*** Opening of Provided text ***

A Skrub use case in academia

Riccardo Cappuzzo

Inria

Plan for the presentation

Context and explanation of the problem
The Retrieve, Merge, Predict pipeline
How is this relevant?

Riddle me this…

I have a table I want to train a model on. I also have access to a large collection of tables.

How do I combine the two to train a better model?

Example: augmenting tables

Some definitions

Base table: the table we want to augment (“Movies”, “Housing”…)
Query column: a column that should be used as join key (“Movie title”, “Address”…)
Data lake: an unstructured repository of many (thousands of…) “candidate tables”
Candidate table: a table that may be useful for augmenting the base table (“Movie directors”…)
Candidate column: a column in a candidate table that could be joined on the query column (“Title” in a table about filmographies)
Augmented table: the result of joining the base table and a candidate table

Warning

This terminology is slightly different from that used in the Skrub documentation

Jaccard Containment

Jaccard Similarity: \(\frac{|Q \cap X|}{|Q \cup X|}\)
Jaccard Containment: \(\frac{|Q \cap X|}{|Q|}\)

Jaccard containment is a “normalized” intersection:

Important

What fraction of of query set Q is in candidate column X?

https://ekzhu.com/datasketch/lshensemble.html

The focus of the study:

Find the best way to discover candidates.
Work within a defined computational budget
Work with exact joins between a base table and multiple join candidates.
Guarantee that results are reproducible.

We do not consider:

Entity matching or fuzzy joins (e.g., matching “NYT” and “The New York Times”).
Discovering the query column.
Multi-key joins

Working with data lakes is hard

Some CSVs don’t use commas
Some CSVs have no (known) schema
Some CSVs aren’t CSVs, they’re actually JSON files in disguise
Some JSONs aren’t JSONs, they’re actually strings in disguise

If you don’t know the tables, everyone is sus

Retrieve, Merge, Predict

Pipeline schema

Candidate retrieval

Exact Matching: measure the exact Jaccard containment (JC) for each column in the data lake.
MinHash: estimate the Jaccard containment, query to get columns with a JC larger than a threshold.
Hybrid MinHash: query with MinHash, then measure the exact JC for the retrieved candidates.

*** Close of Provided text ***
*** Opening of Exercise data ***

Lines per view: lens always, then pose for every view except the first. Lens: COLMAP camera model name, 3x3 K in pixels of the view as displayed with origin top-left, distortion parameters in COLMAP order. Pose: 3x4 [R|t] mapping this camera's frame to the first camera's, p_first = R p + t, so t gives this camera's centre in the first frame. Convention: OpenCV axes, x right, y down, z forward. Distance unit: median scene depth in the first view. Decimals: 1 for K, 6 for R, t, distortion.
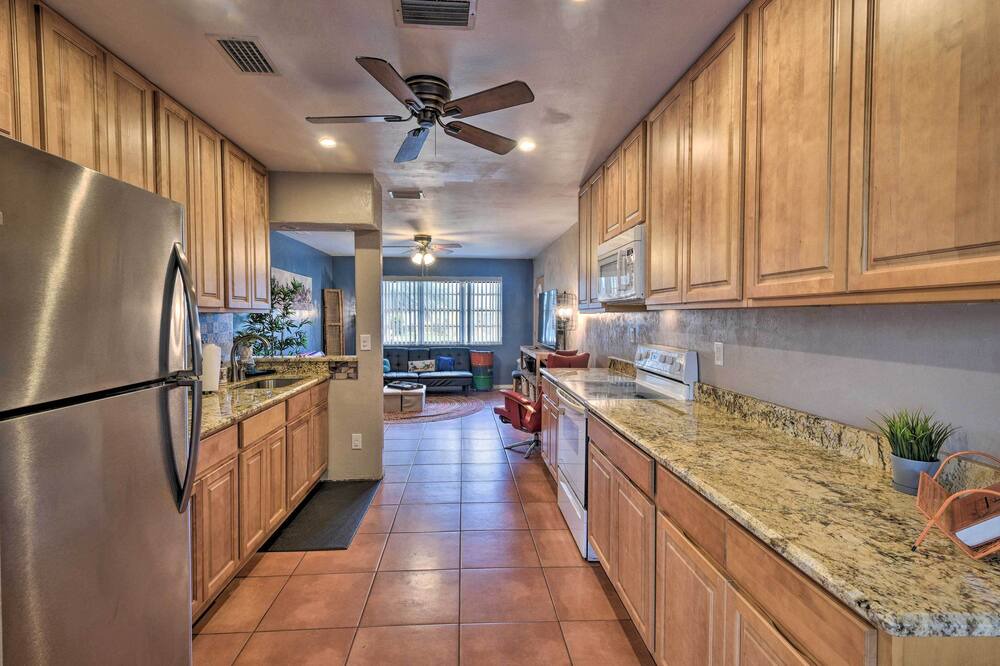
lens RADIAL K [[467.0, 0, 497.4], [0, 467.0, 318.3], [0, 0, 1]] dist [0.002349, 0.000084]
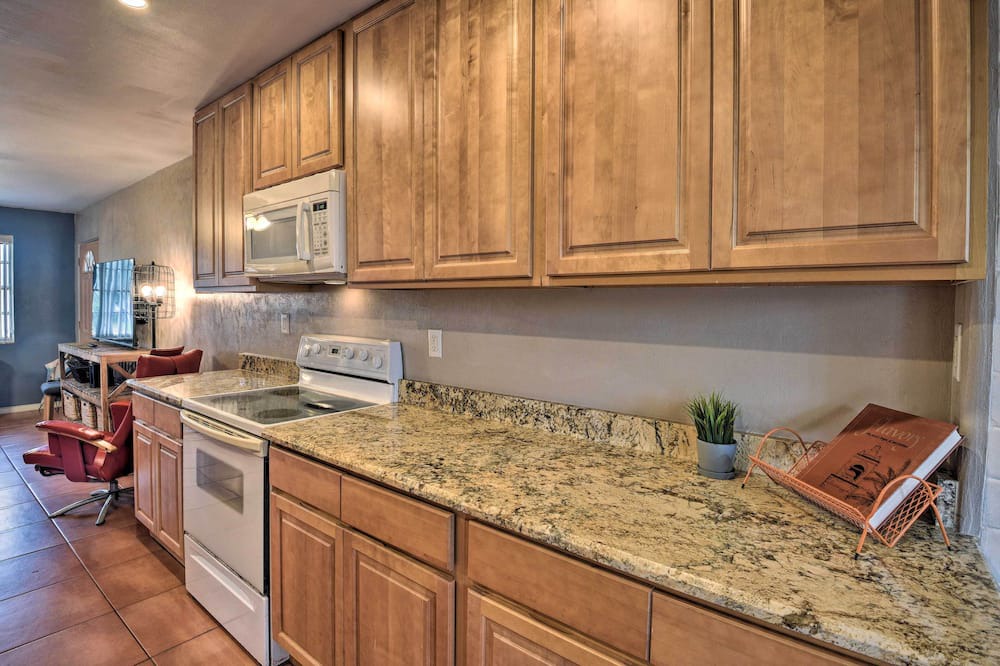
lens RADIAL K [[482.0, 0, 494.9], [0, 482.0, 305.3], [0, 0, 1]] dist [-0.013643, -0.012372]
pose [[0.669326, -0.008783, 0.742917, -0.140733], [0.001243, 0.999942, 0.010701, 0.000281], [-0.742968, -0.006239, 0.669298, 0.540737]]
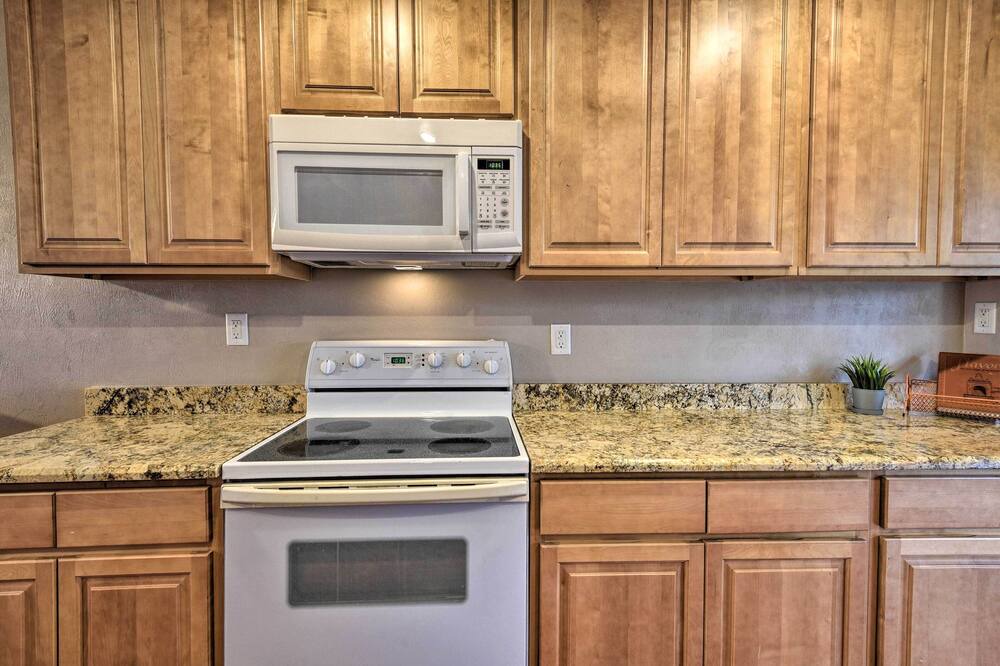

*** Close of Exercise data ***

Resume the slides on the Retrieve, Merge, Predict pipeline, carrying on right after the Hybrid MinHash line about candidate retrieval.

Starmie : use a language model to query candidate columns.

Candidate selection

Highest Containment Join: Rank candidates by Jaccard Containment.
Full Join: Join all candidates.
Best Single Join: Train a model on each candidate, select the best.
Stepwise Greedy Join: Like Best Single Join, but keep all good candidates.

Aggregation

Any: take one value at random from each group
Mean: for each group, take the mean of numerical values and mode of categorical values
Deep Feature Synthesis (DFS): greedily generate new features (count, mean, sum…) to already present features.

Prediction

RidgeCV: linear baseline 📈
CatBoost: GDBT 🌲
ResNet: Neural Networks 🧠
RealMLP: Neural Networks 🧠

Some experimental results

Total compute time

ML Model	Platform	Total compute time
RidgeCV	CPU	4y 3m 10d 7h
CatBoost	CPU	1y 3m 29d 21h
ResNet	GPU	5y 6m 23d 0h
RealMLP	GPU	10y 7m 23d 3h
Total	Both	21y 9m 26d 8h

What does this have to do with Skrub?

“Features” of research code

Research code…

Is mostly custom-made for a specific experiment
Features little to no testing
Often is poorly documented, or not at all
Involves a lot of technical debt

Skrub to the rescue

Well tested code
Good documentation
Features cover much of the pipeline

Using Skrub features in the pipeline

The Discover object can replace (part of) the retrieval step.
All the code for joining can be replaced by the AggJoiner or MultiAggJoiner.
The MultiAggJoiner is an additional baseline.
The TableVectorizer can handle automated preprocessing of the tables.
Joined candidates can be examined quickly using the TableReport.

“Skrubified” pipeline

Example with MultiAggJoiner

merged = source_table.clone()
hashes = []
for hash_, mdata in tqdm(
    index_cand.items(),
    total=len(index_cand),
    leave=False,
    desc="Full Join",
    position=2,
):
    cnd_md = mdata.candidate_metadata
    hashes.append(cnd_md["hash"])
    candidate_table = pl.read_parquet(cnd_md["full_path"])

    left_on = mdata.left_on
    right_on = mdata.right_on

    aggr_right = aggregate_table(
        candidate_table, right_on, aggregation_method=aggregation
    )

    merged = execute_join(
        merged,
        aggr_right,
        left_on=left_on,
        right_on=right_on,
        how="left",
        suffix="_" + hash_[:10],
    )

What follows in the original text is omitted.